Although the staging system by Vieth et al. [18] was originally developed for both knee epiphyses, it may have potential for other growth plates as well. Recently, it has already been applied to the proximal humeral epiphysis [31]. The authors investigated a study population of 315 individuals and found minimum ages in either sex above the age of 18 years for both stage 5 (19.32 in males, 19.20 in females) and stage 6 (22.21 in males, 22.19 in males). Future studies will show whether the approach is able to prevail.

Conclusions

The present study corroborated the suitability of the statistical data for the PTE shown in the original study by Vieth et al. [18]. Furthermore, our data are also in line with the first subsequent studies from Turkey [20, 21]. In male individuals, which by far account for the most frequent group in forensic age estimation practice, the age of majority can be determined when stage 6 is present.
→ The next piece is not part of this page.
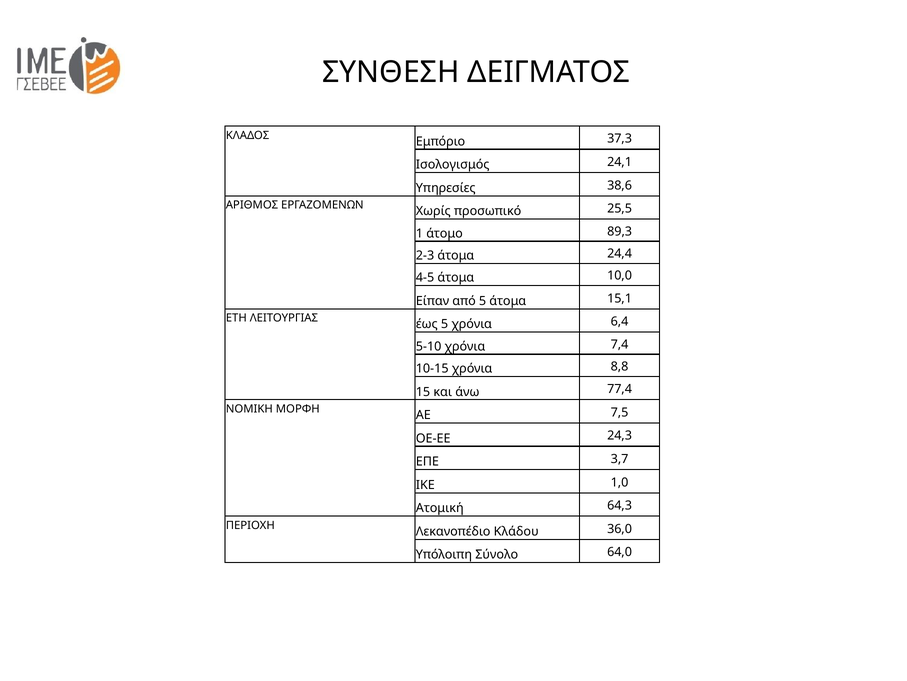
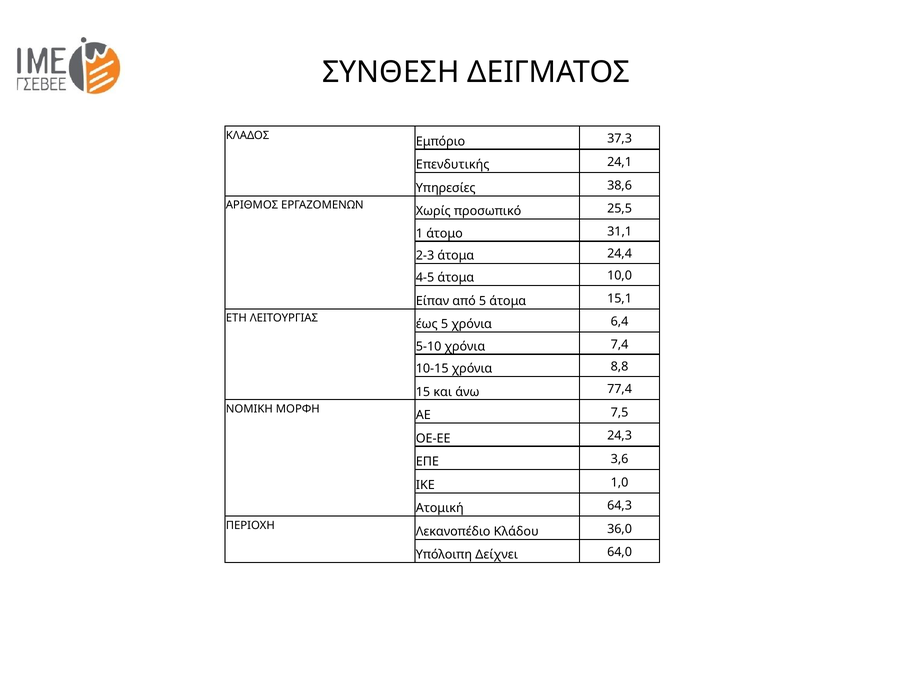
Ισολογισμός: Ισολογισμός -> Επενδυτικής
89,3: 89,3 -> 31,1
3,7: 3,7 -> 3,6
Σύνολο: Σύνολο -> Δείχνει
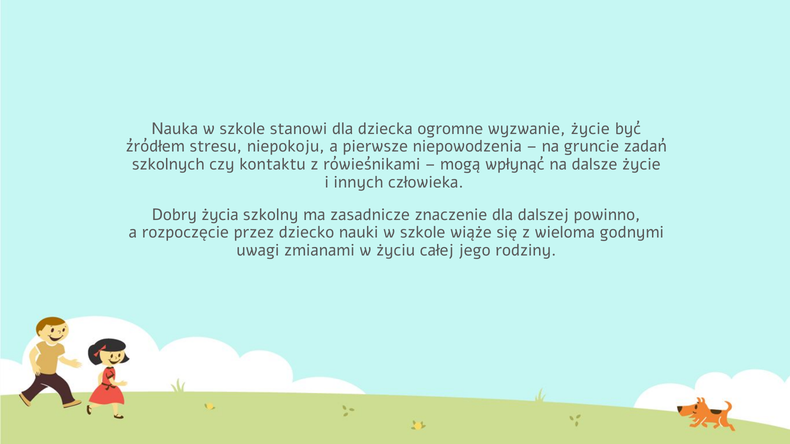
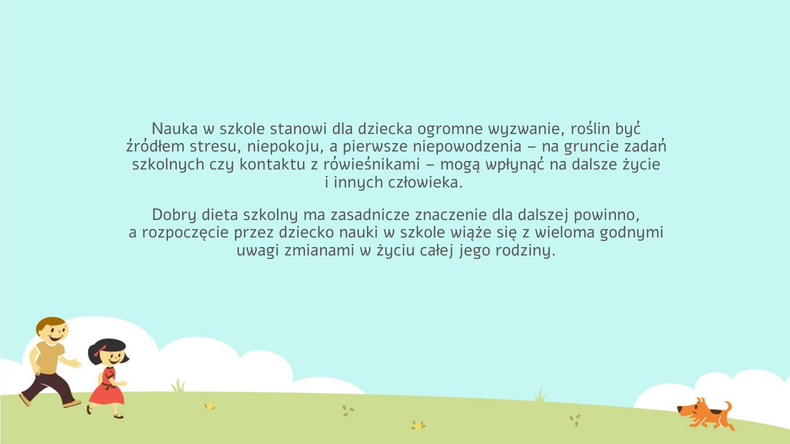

Therefore, the investigation of the PTE using routine MRI (either at 1.5 or 3.0 T) could be taken into consideration for application in forensic age estimation practice in near future; either as additional indicator of maturation only, or at least in cases when CT of the medial clavicular epiphysis revealed non-assessable image material (e.g., anatomical shape variants on both sides). Moreover, a simultaneous and continuous enlargement of the database is still necessary.